Few Microsoft watchers would count adCenter as important to Microsoft as Windows, Office, Visual Studio and Xbox.
But much of Microsofts software-services future is dependent on the success of its online-advertising platform, which Microsoft plans to beef up over the next 12 to 18 months.
Company officials shared with customers and other interested parties via a Webcast on Aug. 2 its plans for the next few releases of adCenter.
This fall, officials said, Microsoft will start this fall its invitation-only U.S. pilot for ContentAds, its contextual-ad system. And by mid-2007, Microsoft plans to integrate the Deep Metrix analytics technology that it acquired this year into the base adCenter product.
Microsoft launched adCenter, its platform for companies that create and deliver online advertising, in the U.S. in June 2006.
As Microsoft expands its product mix to include more services – free, ad-supported and subscription-based—adCenter will become an increasingly important piece of back-end technology.
Microsoft plans to make a big splash with adCenter at the Search Engine Strategies conference in San Jose the week of August 6, according to company officials.
Just before the start of the conference, on Aug. 5, Microsoft plans to push out an upgraded version of adCenter that adds Firefox 1.5 support.
According to company officials, the Aug. 5 update of adCenter also will increase the number of keywords that advertisers can cut and paste to 200; allow advertisers to filter performance data more granularly via time; improve the reporting functionality on the back and front ends, thus improving platform performance; and make improvements to the price-estimation component of the system.
July was “a little rocky” when it came to adCenters performance, acknowledged product manager Natala Menezes, during the Wednesday Webcast.
Microsoft had trouble providing the ability for customers to make changes to their ad/keyword lists in a timely fashion. And ad approvals got stuck in a “pending state,” she admitted.

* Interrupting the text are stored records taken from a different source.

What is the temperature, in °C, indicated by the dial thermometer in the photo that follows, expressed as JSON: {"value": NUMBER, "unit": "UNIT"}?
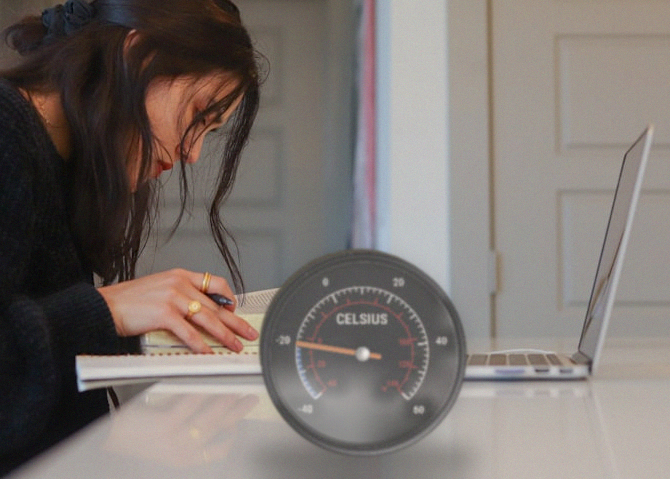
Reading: {"value": -20, "unit": "°C"}
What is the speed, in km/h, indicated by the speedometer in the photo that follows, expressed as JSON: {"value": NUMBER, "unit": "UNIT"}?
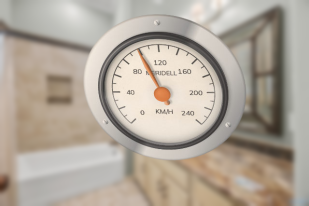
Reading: {"value": 100, "unit": "km/h"}
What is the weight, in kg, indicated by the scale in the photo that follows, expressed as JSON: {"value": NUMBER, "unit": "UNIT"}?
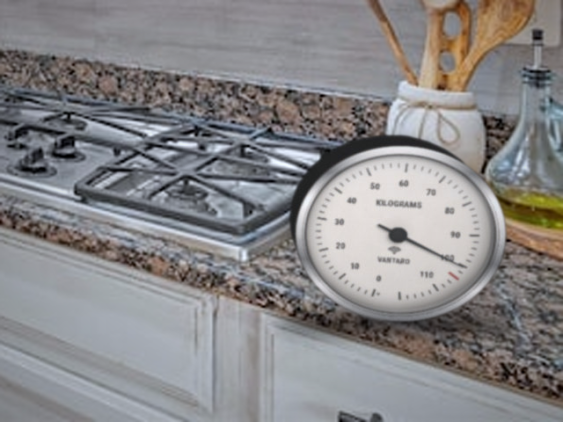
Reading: {"value": 100, "unit": "kg"}
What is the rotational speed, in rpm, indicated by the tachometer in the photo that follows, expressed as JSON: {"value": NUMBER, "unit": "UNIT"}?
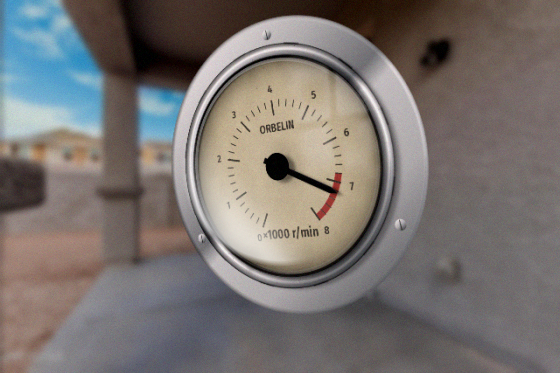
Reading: {"value": 7200, "unit": "rpm"}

Microsoft fixed those problems, she said, with changes now taking about two hours to go live.
After it delivers the August 5 update, Microsoft plans to deliver over the next several months other features that customers have requested, officials said. Among these are the ability to do “power postings,” or bulk manipulations; deliver reports in a more timely fashion; make new orders and changes to orders live within five minutes; allow users to make changes at the account level; and make the adCenter platform easier to use, in general.
Microsoft is redesigning the adCenter user interface, and will introduce those changes gradually over the next two quarters, Menezes said. The new interface will look and feel more like Windows Live.com, she said. It also will include general navigational improvements, as well as improvements to negative keyword selection, she said.